Our exploration of this ancient city includes a visit to the impressive Ark Fortress. The current structure has been built and rebuilt on the same site throughout its history, and has preserved the form, purpose and function of the first ark. Like the mediaeval castle complexes of Europe, Bukhara's Ark Fortress served the Emirs of Bukhara as a residence, audience hall and as protection from neighbouring enemies. We enjoy an orientation walk around the centre of the UNESCO World Heritage Site of the Old Town that includes Lyabi-Haus Plaza where throughout history it has been used as a place to meet and relax in the shade. The atmosphere is cooled by the long rectangular reflecting pool that makes up the centre of the plaza and the shade of the trees that ring the plaza. The mulberry trees here are hundreds of years old and frame the 16th and 17th century madrassahs that make up three of the four edges of the ensemble. We will also visit Poikalon complex, also called the Bukhara Forum. The 12th-century Kalon assembly, including the Kalon Mosque and Minaret, and the Mir-i-Arab Madrassah surrounds an open plaza teeming with merchants and local vendors. We also explore the Summer Palace of the last emir and its Museum of National Crafts located a short distance outside of the city. The palace itself is something of a showpiece, as it was designed to keep the emir in luxury even though it was located outside the city. The main palace is a mixture of local materials, regional nfluences and Russian style. Western furniture abounds, but design choices reflect traditional Uzbek decorations.

 

Samarkand

We leave Bukhara and drive east to Samarkand via Gijduvan city, famous for its pottery.
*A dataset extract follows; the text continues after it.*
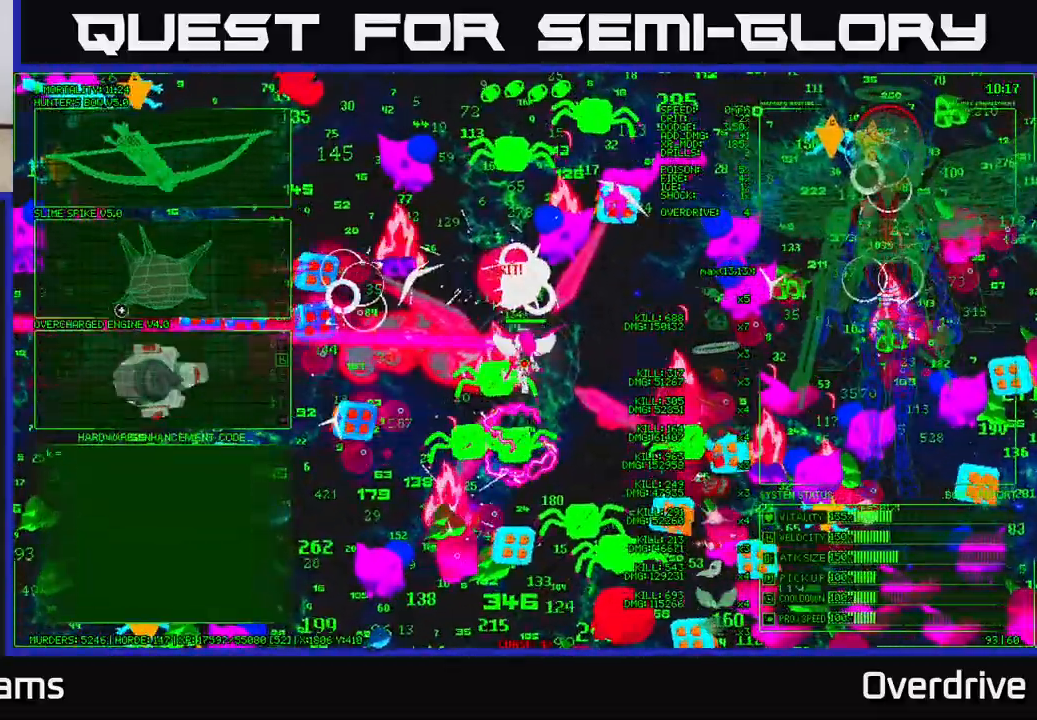
{"buttons": [], "left_stick": "center", "right_stick": "center", "events": [[250, "left_stick", "center"], [283, "right_stick", "center"]]}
We visit a ceramic pottery workshop and master's home where we watch a demonstration of the ceramic making process, followed by lunch. We continue our journey to perhaps the most well-known of Silk Road towns, Samarkand, fabled oasis on the fringes of the Kyzyl Kum Desert that has been settled since the 6th century BC. Due to its location on the plains where the Zeravshan River spills out from the Pamir Mountains, Samarkand became a major Silk Road crossroads and for this reason it has been visited throughout history by many of the world's conquerors including Alexander the Great, Genghis Khan and Tamerlane. Alexander said of Samarkand, 'Everything I have heard about the beauty of the city is indeed true, except that it is much more beautiful than I imagined.' Tamerlane made it his capital city and gathered the finest architects, builders and artisans of the time to enhance its beauty.

 

Accommodation We stay in Samarkand for two nights in comfortable 4 star central city hotel offering en-suite twin, double or single rooms. Typical local breakfasts, lunches and dinners are provided.

 

What we will experience We explore Registan Square, the centrepiece of Samarkand and the most recognisable landmark for visitors. Three emblematic madrassahs frame the square and loom over the empty space in the centre. It was this central space that originally gave the place its name, for Registan simply means 'place of sand'. This sandy place was at the centre of ancient Samarkand and was a public square and marketplace before Ulug Bek built the Ulug Bek, Tillya-Kori, and Sher Dor Madrassahs. With its reconstruction, the square retains the majesty that it has radiated through the ages. We continue our exploration with a visit Gur-Emir Mausoleum, the final resting place of Tamerlane, built at the turn of the 15th century. The interior of the mausoleum has been restored and is brilliant in gold leaf and fresh tile. The heavily gilded central dome opens over the set of tomb-markers resembling sarcophagi. All are marble, with the exception of Tamerlane's, which is a slab of solid jade reportedly from Mongolia. We visit the Siab Bazaar, the main bazaar of Samarkand and we will sample famous Uzbek bread. We also view the intricate process of Samarkand paper handmade from mulberry tree bark.


Tashkent

We transfer to the train station for our short journey by fast train to Tashkent where we overnight and conclude our remarkable journey to the 'Stans' in Central Asia.